Zdegenerowani władcy dusz
Andrzej Samson, znany psycholog i psychoterapeuta rodzinny, którego książki przez wiele lat były dla innych psychologów oraz rodziców kanonem wiedzy o rozwoju psychicznym dzieci, cieszył się tą sławą do lipca 2004 r.

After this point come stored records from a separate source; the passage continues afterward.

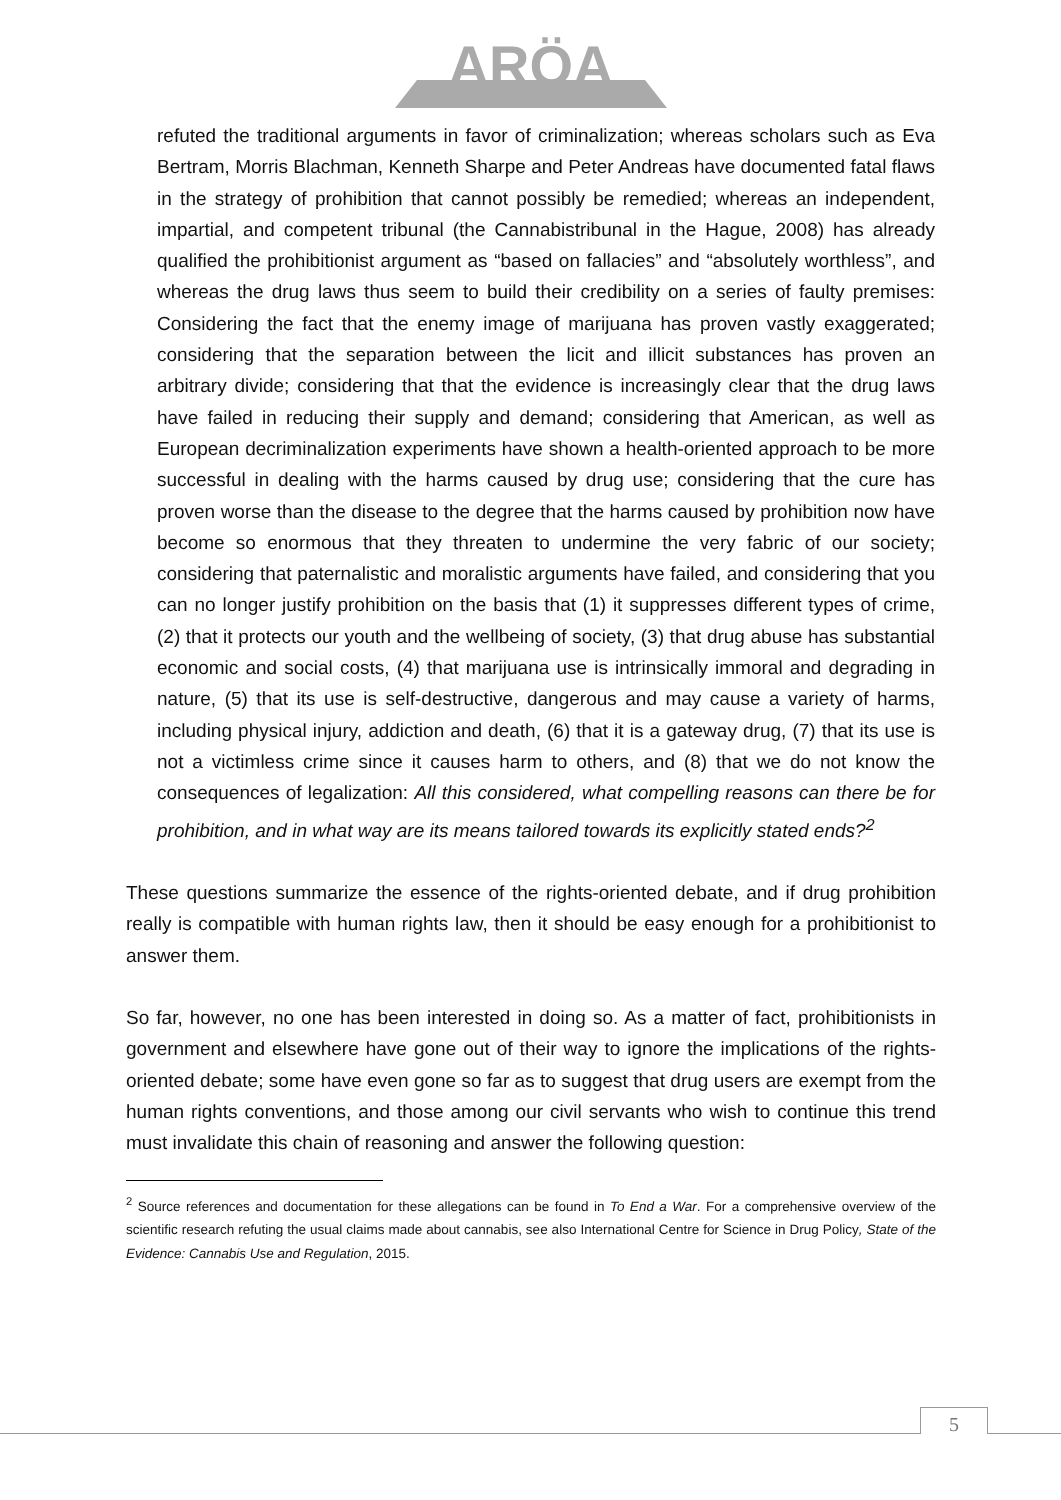ARÖA
refuted the traditional arguments in favor of criminalization; whereas scholars such as Eva Bertram, Morris Blachman, Kenneth Sharpe and Peter Andreas have documented fatal flaws in the strategy of prohibition that cannot possibly be remedied; whereas an independent, impartial, and competent tribunal (the Cannabistribunal in the Hague, 2008) has already qualified the prohibitionist argument as “based on fallacies” and “absolutely worthless”, and whereas the drug laws thus seem to build their credibility on a series of faulty premises: Considering the fact that the enemy image of marijuana has proven vastly exaggerated; considering that the separation between the licit and illicit substances has proven an arbitrary divide; considering that that the evidence is increasingly clear that the drug laws have failed in reducing their supply and demand; considering that American, as well as European decriminalization experiments have shown a health-oriented approach to be more successful in dealing with the harms caused by drug use; considering that the cure has proven worse than the disease to the degree that the harms caused by prohibition now have become so enormous that they threaten to undermine the very fabric of our society; considering that paternalistic and moralistic arguments have failed, and considering that you can no longer justify prohibition on the basis that (1) it suppresses different types of crime, (2) that it protects our youth and the wellbeing of society, (3) that drug abuse has substantial economic and social costs, (4) that marijuana use is intrinsically immoral and degrading in nature, (5) that its use is self-destructive, dangerous and may cause a variety of harms, including physical injury, addiction and death, (6) that it is a gateway drug, (7) that its use is not a victimless crime since it causes harm to others, and (8) that we do not know the consequences of legalization: All this considered, what compelling reasons can there be for prohibition, and in what way are its means tailored towards its explicitly stated ends?<sup>2</sup>
These questions summarize the essence of the rights-oriented debate, and if drug prohibition really is compatible with human rights law, then it should be easy enough for a prohibitionist to answer them.
So far, however, no one has been interested in doing so. As a matter of fact, prohibitionists in government and elsewhere have gone out of their way to ignore the implications of the rights-oriented debate; some have even gone so far as to suggest that drug users are exempt from the human rights conventions, and those among our civil servants who wish to continue this trend must invalidate this chain of reasoning and answer the following question:
<sup>2</sup> Source references and documentation for these allegations can be found in To End a War. For a comprehensive overview of the scientific research refuting the usual claims made about cannabis, see also International Centre for Science in Drug Policy, State of the Evidence: Cannabis Use and Regulation, 2015.
5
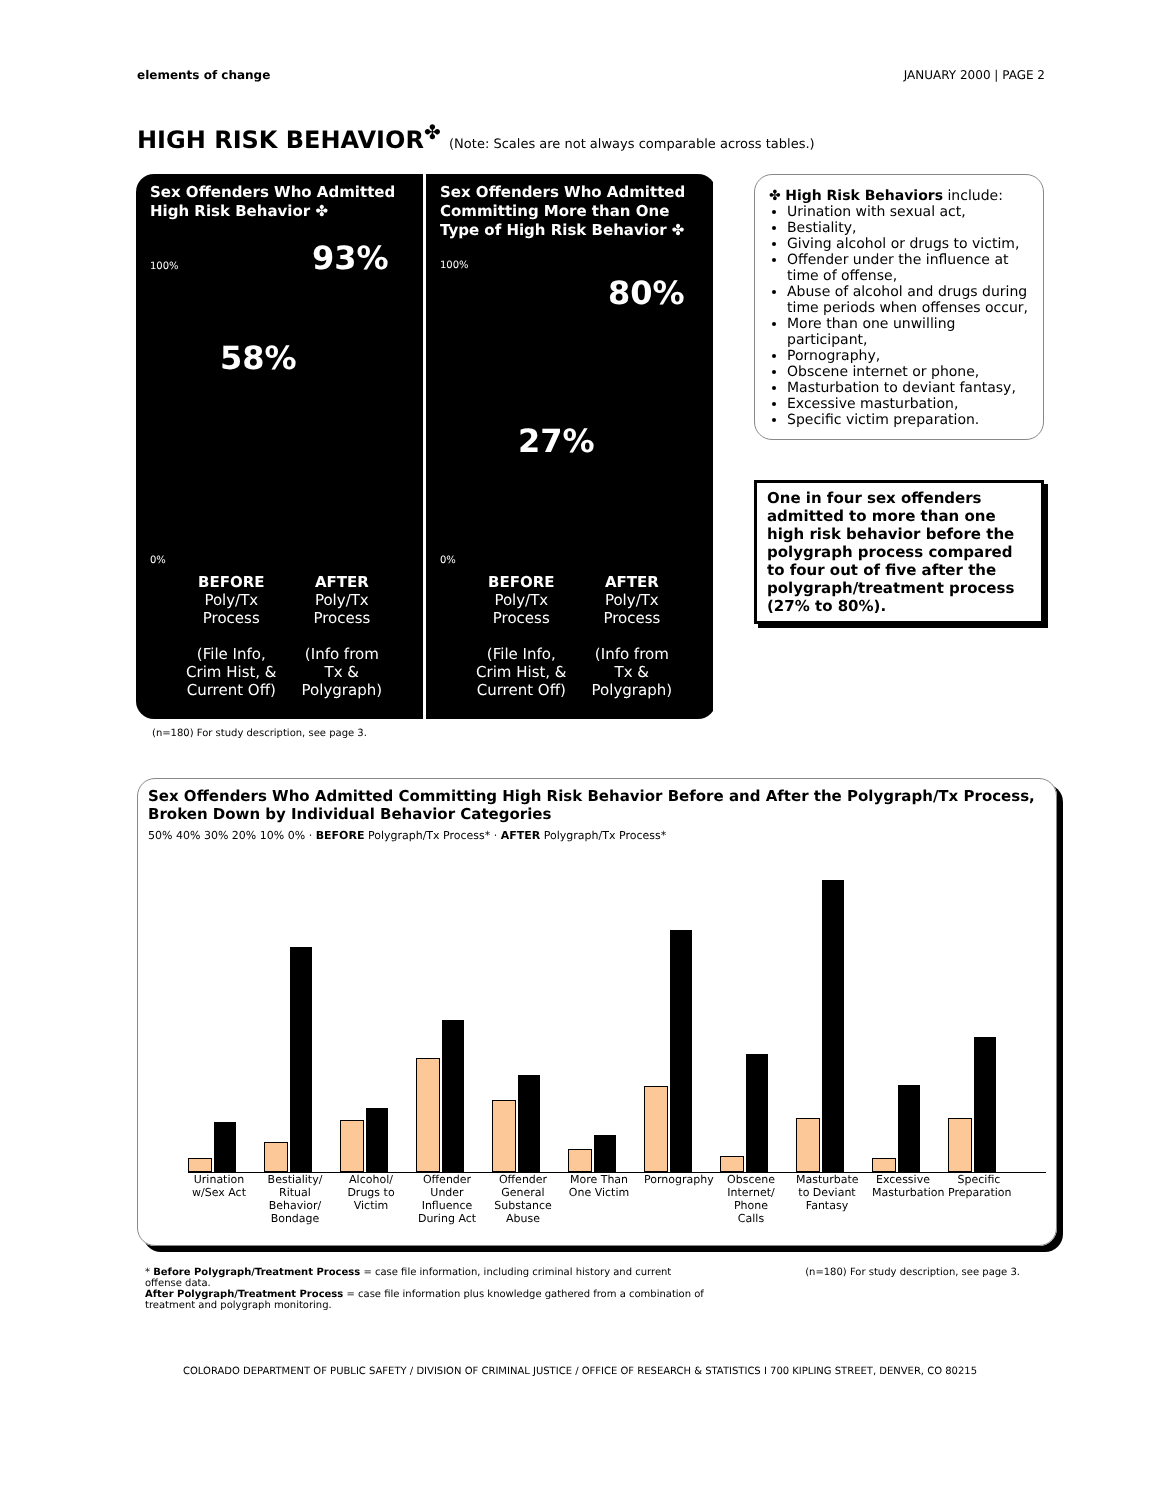elements of change JANUARY 2000 | PAGE 2
HIGH RISK BEHAVIOR<sup>✤</sup> (Note: Scales are not always comparable across tables.)
Sex Offenders Who Admitted High Risk Behavior ✤
100%
58%
93%
0%
BEFORE
Poly/Tx
Process
(File Info,
Crim Hist, &
Current Off)
AFTER
Poly/Tx
Process
(Info from
Tx &
Polygraph)
Sex Offenders Who Admitted Committing More than One Type of High Risk Behavior ✤
100%
27%
80%
0%
BEFORE
Poly/Tx
Process
(File Info,
Crim Hist, &
Current Off)
AFTER
Poly/Tx
Process
(Info from
Tx &
Polygraph)
✤ High Risk Behaviors include:
Urination with sexual act,
Bestiality,
Giving alcohol or drugs to victim,
Offender under the influence at time of offense,
Abuse of alcohol and drugs during time periods when offenses occur,
More than one unwilling participant,
Pornography,
Obscene internet or phone,
Masturbation to deviant fantasy,
Excessive masturbation,
Specific victim preparation.
One in four sex offenders admitted to more than one high risk behavior before the polygraph process compared to four out of five after the polygraph/treatment process (27% to 80%).
(n=180) For study description, see page 3.
Sex Offenders Who Admitted Committing High Risk Behavior Before and After the Polygraph/Tx Process, Broken Down by Individual Behavior Categories
50% 40% 30% 20% 10% 0% · BEFORE Polygraph/Tx Process* · AFTER Polygraph/Tx Process*
Urination w/Sex Act
Bestiality/ Ritual Behavior/ Bondage
Alcohol/ Drugs to Victim
Offender Under Influence During Act
Offender General Substance Abuse
More Than One Victim
Pornography
Obscene Internet/ Phone Calls
Masturbate to Deviant Fantasy
Excessive Masturbation
Specific Preparation
* Before Polygraph/Treatment Process = case file information, including criminal history and current offense data.
After Polygraph/Treatment Process = case file information plus knowledge gathered from a combination of treatment and polygraph monitoring.
(n=180) For study description, see page 3.
COLORADO DEPARTMENT OF PUBLIC SAFETY / DIVISION OF CRIMINAL JUSTICE / OFFICE OF RESEARCH & STATISTICS Ι 700 KIPLING STREET, DENVER, CO 80215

To wtedy na śmietniku niedaleko jego mieszkania w Warszawie znaleziono kilkaset zdjęć dzieci, m.in. trzymających wibratory. Trop zaprowadził śledczych do psychologa. W mieszkaniu Samsona znaleziono kolejne zdjęcia i płyty CD z dziecięcą pornografią.
W śledztwie i przed sądem psycholog mówił, że jego działanie było formą "terapii dzieci autystycznych", co miało je "otworzyć". Został aresztowany pod zarzutem molestowania dzieci.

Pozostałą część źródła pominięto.